About 85% of teenagers are affected by acne at some point; Up to 20% may have facial scarring, which can be severe and permanent. Acne can also lead to psychological distress, low self-esteem, anxiety, and even depression.

For these reasons, milia should be treated promptly; In this article, we will discuss the condition in patients aged 13 to 19 years.

1. What causes acne?

This inflammatory skin condition, which occurs most commonly on the face (but can also affect the chest, shoulders, and upper back), usually occurs due to blockage of the sebaceous unit, increased sebum production, changes in keratinization and increased penetration of Cutibacterium acnes.

2. Are there common triggers and risk factors for acne?

Changes in hormones often cause teenage acne. Testosterone typically increases during puberty and is one of the main causes of teenage acne. Many patients may believe that this hormone is only stimulating in boys, but testosterone levels also peak in girls during puberty. In most patients, acne resolves in adulthood.

Some common risk factors for acne include genetic predisposition, anxiety, stress, menstrual cycle, temperature, and humidity. Using cosmetic products, poor skin hygiene, and pregnancy can also cause acne. Steroid use is another common cause and can be found in both male and female athletes who want more muscle to improve their performance.

3. What are the different types of acne? How is it graded?

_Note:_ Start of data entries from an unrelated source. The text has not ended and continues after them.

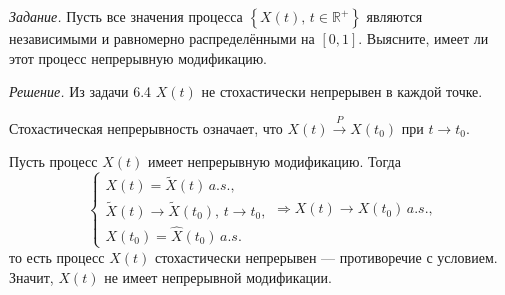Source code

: \textit{Задание.}
Пусть все значения процесса $ \left\{ X \left( t \right), \, t \in \mathbb{R}^+ \right\} $
являются независимыми и равномерно распределёнными на $ \left[ 0, 1 \right] $.
Выясните, имеет ли этот процесс непрерывную модификацию.

\textit{Решение.}
Из задачи 6.4 $X \left( t \right) $ не стохастически непрерывен в каждой точке.

Стохастическая непрерывность означает,
что $X \left( t \right) \overset{P}{ \to } X \left( t_0 \right) $ при $t \to t_0$.

Пусть процесс $X \left( t \right) $ имеет непрерывную модификацию.
Тогда
$$ \begin{cases}
    X \left( t \right) = \tilde{X} \left( t \right) \, a.s., \\
    \tilde{X} \left( t \right) \to \tilde{X} \left( t_0 \right), \, t \to t_0, \\
    X \left( t_0 \right) = \hat{X} \left( t_0 \right) \, a.s.
  \end{cases} \Rightarrow X \left( t \right) \to X \left( t_0 \right) \, a.s.,$$
то есть процесс $X \left( t \right) $ стохастически непрерывен --- противоречие с условием.
Значит, $X \left( t \right) $ не имеет непрерывной модификации.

Acne can be comedones, papules, mixed or nodules. In terms of severity, there are different classification methods. It is important to recognize the type of acne because the clinical type and severity can influence treatment. The US Food and Drug Administration recommends classifying acne using the Investigator’s Global Rating scale (Table).

4. How are milia treated?

Common topical and oral treatments include salicylic acid, benzoyl peroxide, antibiotics, and retinoids. Oral isotretinoin (a retinoid) is by far the most effective, but it has the potential for many side effects, including birth defects, liver abnormalities, and inflammatory bowel disease. Most clinicians will determine treatment based on both the clinical type and severity of acne.

5. What conditions contribute to severe teenage acne?

Polycystic ovary syndrome, Cushing’s syndrome, and congenital adrenal hyperplasia can lead to the development of acne in adolescents and will be accompanied by other symptoms. For example, with polycystic ovary syndrome, the patient may have irregular periods, excessive body hair, and thinning hair.